In Wicca’s absence, it is likely the Neo-Druidry would have played an even greater role in the development of Neo-Pagan ritual forms. The early druid orders, like the Ancient Order of Druids, were esoteric fraternities, but later Neo-Druidic orders — like the Order of Bards Ovates and Druids (OBOD) founded by Ross Nichols in 1964 and Ar nDraiocht Fein (ADF) founded by Isaac Bonewits in 1983 — were more Neo-Pagan in orientation. In the absence of the Wicca’s influence, it is possible that the Neo-Druidic three-fold division of sacred space into Land, Sea, and Sky or the ADF horizontal three-fold division into the Fire, the Well and the Tree would have taken the place of Wicca’s lateral four-fold division.
These Neo-Druidic ritual forms would have been spread through the Green Egg magazine and through the festival culture, just as Wiccan ritual forms were. Neo-Druidic terminology and ritual forms may have become the lingua franca for public Pagan events. Instead of complaining about Wicca-centric bias at Pan-Pagan gatherings, we would perhaps be complaining about a Druid-centric bias. And instead of debating whether Gerald Gardner “invented” Wicca, we would be debating whether Iolo Morganwg was inspired to forge the Barddas.
We would still have the Wheel of the Year, and the names might even be the same — with the exception of “Mabon”, which was an invention of Aidan Kelly, who was a member of NROOGD, which would not have existed in this thought experiment.
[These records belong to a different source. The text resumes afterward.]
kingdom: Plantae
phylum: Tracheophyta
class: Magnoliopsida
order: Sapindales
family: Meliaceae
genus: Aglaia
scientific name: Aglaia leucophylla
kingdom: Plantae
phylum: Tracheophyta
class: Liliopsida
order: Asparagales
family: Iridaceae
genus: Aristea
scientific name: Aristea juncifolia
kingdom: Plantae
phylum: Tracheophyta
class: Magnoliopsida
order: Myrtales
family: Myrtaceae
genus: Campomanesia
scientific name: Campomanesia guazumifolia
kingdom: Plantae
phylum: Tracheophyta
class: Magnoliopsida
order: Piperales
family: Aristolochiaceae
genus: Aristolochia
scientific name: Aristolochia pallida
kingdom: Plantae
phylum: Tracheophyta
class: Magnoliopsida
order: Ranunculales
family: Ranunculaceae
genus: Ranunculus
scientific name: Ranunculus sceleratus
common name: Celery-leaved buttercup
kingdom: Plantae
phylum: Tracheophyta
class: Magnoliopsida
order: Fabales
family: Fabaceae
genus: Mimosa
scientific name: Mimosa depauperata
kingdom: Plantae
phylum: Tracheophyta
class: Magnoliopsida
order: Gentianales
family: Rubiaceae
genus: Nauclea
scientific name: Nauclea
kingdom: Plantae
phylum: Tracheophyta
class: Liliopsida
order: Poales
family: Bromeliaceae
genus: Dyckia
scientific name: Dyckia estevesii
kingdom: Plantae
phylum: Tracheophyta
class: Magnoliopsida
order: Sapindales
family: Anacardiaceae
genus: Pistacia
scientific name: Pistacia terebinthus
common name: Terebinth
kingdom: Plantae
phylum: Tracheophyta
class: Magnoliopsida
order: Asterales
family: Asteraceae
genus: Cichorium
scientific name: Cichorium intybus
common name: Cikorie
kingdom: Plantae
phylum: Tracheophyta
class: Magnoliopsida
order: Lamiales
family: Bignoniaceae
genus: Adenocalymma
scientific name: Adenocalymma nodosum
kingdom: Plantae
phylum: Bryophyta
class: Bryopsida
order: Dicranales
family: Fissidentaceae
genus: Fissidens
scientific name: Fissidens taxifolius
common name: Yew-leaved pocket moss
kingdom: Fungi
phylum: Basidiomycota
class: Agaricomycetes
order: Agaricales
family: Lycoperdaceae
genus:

In summary, without Wicca — and with the influence of esostericism thorough Wicca — Neo-Paganism might outwardly look somewhat different, especially to those who came to Neo-Paganism through Wicca or who practice a Wiccanate form of Paganism. But for other Neo-Pagans, the differences might not be all that significant. Some of us might feel the loss, especially if the esoteric elements are important to us, but others wouldn’t. But in spite of these differences, there would still be a vibrant and growing Neo-Pagan community, with unique ritual forms and a profound theology — even if Gerald Gardner had never become a witch.